Задания ▸
(a) Кратко перескажи в двух предложениях отрывок о фотографиях в повести Зощенко.
(b) Перепиши слово в слово кусок из отрывка о фотографиях в повести Зощенко, начиная со слов «Эманация своего времени, излучаемая» и заканчивая словами «был открыт литературой.».

Выбранный отрывок ▸
++++
Эманация своего времени, излучаемая самыми заурядными фотодокументами, велика; с особенной силой эта "энергия" освобождается, когда такой документ попадает в контекст иного времени. Этот эффект широко используется в современном кинематографе (безмолвно сменяющиеся в укрупненном кадре любительские фотографии, развешанные по стенам в фильмах О. Иоселиани). Еще раньше он был открыт литературой.
Кто держал когда-нибудь в руках первое издание повести М. Зощенко "М. П. Синягин (воспоминания о Мишеле Синягине)", вышедшее в издательстве писателей в Ленинграде в 1931 году, помнит открывавший книгу портрет молодого человека - он сидит, облокотясь на спинку дивана, с книжкой какого-то журнала в руке, в позе одновременно и вольной, и напряженной. В портрете серьезное соседствует с неуловимо комическим - в проборе ли дело, проходящем ровно посредине и придающем узкому, породистому лицу отпечаток незначительности, во взгляде ли, полном слегка деланной меланхолии, а может быть, в некоторой манерности и стилизованности позы. Под портретом подпись - "М. П. Синягин, 1916 г.", но это не рисованный портрет, а фотография - точно такая же, как и остальные иллюстрации в книге: "Симочка М. в год окончания гимназии, 1916 г.", "Анна Аркадьевна Синягина, 1908 г.", "Изабелла Ефремовна Крюкова, 1924 г.". О происхождении некоторых из этих фотографий рассказала нам вдова писателя Вера Владимировна Зощенко. Оказывается, на первой из них - лицо реальное, Евгений Антонович Пуст, у которого она снимала летом 1918 года дачу в Стрельне; хозяин дачи слегка ухаживал за молодой женщиной и подарил ей свою карточку: "В 1930 году Михаил Михайлович увидел у меня в альбоме эту фотографию и решил, что она очень подходит для его книги..." А Симочка М.
– это Маруся Земцева, соученица Веры Владимировны по петербургской гимназии ("Она потом обижалась, обнаружив свою фотографию в книге").
++++
Исходные данные ▸
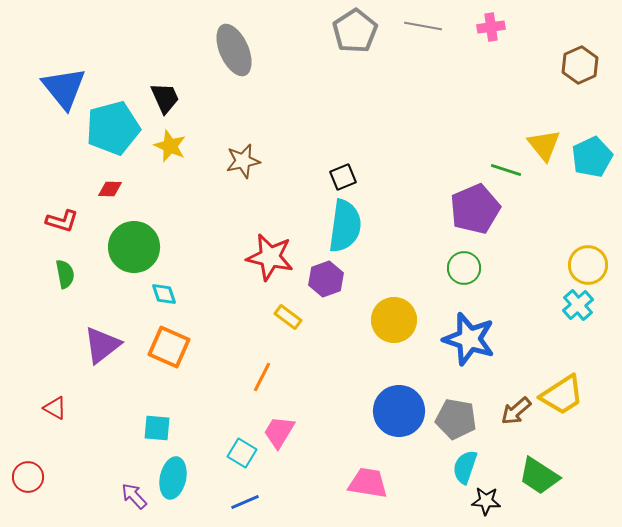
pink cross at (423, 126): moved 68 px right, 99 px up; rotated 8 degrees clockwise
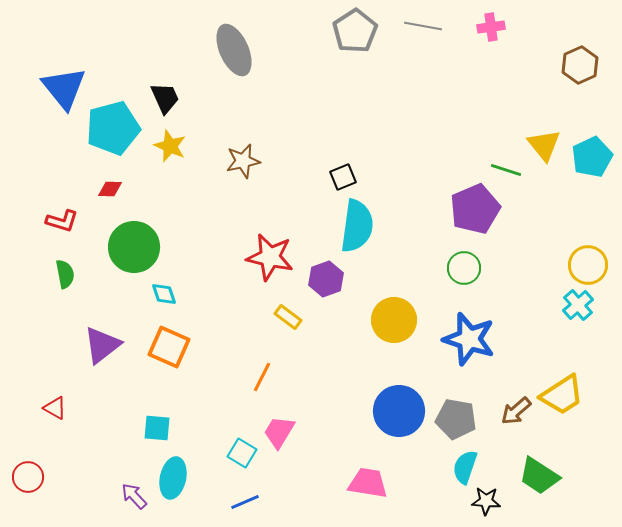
cyan semicircle at (345, 226): moved 12 px right
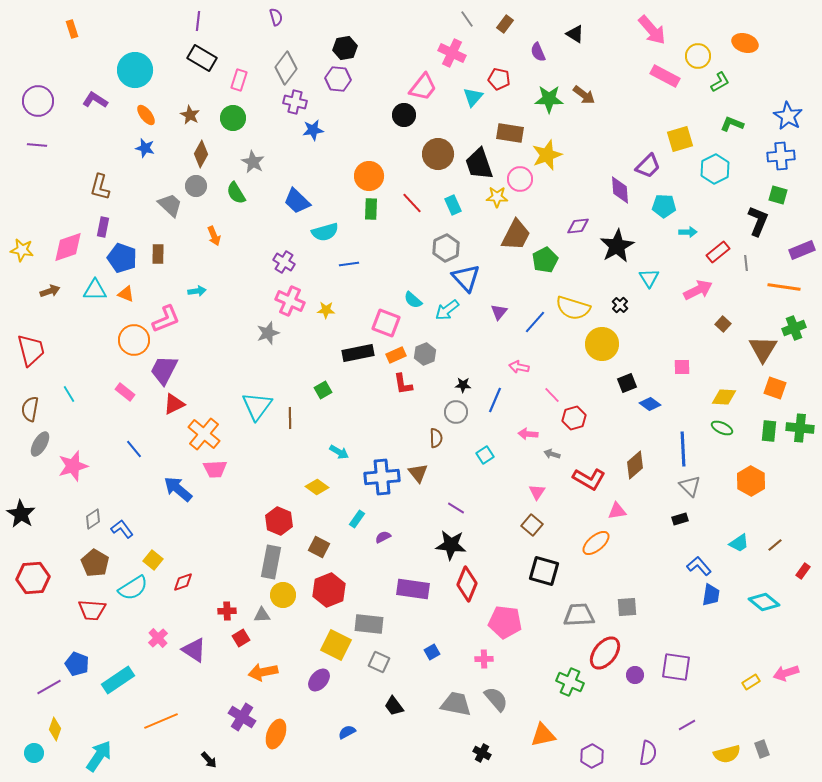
++++
Ответы на задания ▸
(a) Самые обычные фотографии сильно передают дух своего времени, особенно когда попадают в контекст другой эпохи, и этот эффект, который широко использует кино, раньше открыла литература. В первом издании повести Зощенко «М. П. Синягин» (1931) портреты героев — настоящие фотографии: по рассказу вдовы писателя, на портрете Синягина снят владелец дачи Евгений Антонович Пуст, а «Симочка М.» — это Маруся Земцева, соученица Веры Владимировны по гимназии.

(b)
Эманация своего времени, излучаемая самыми заурядными фотодокументами, велика; с особенной силой эта "энергия" освобождается, когда такой документ попадает в контекст иного времени. Этот эффект широко используется в современном кинематографе (безмолвно сменяющиеся в укрупненном кадре любительские фотографии, развешанные по стенам в фильмах О. Иоселиани). Еще раньше он был открыт литературой.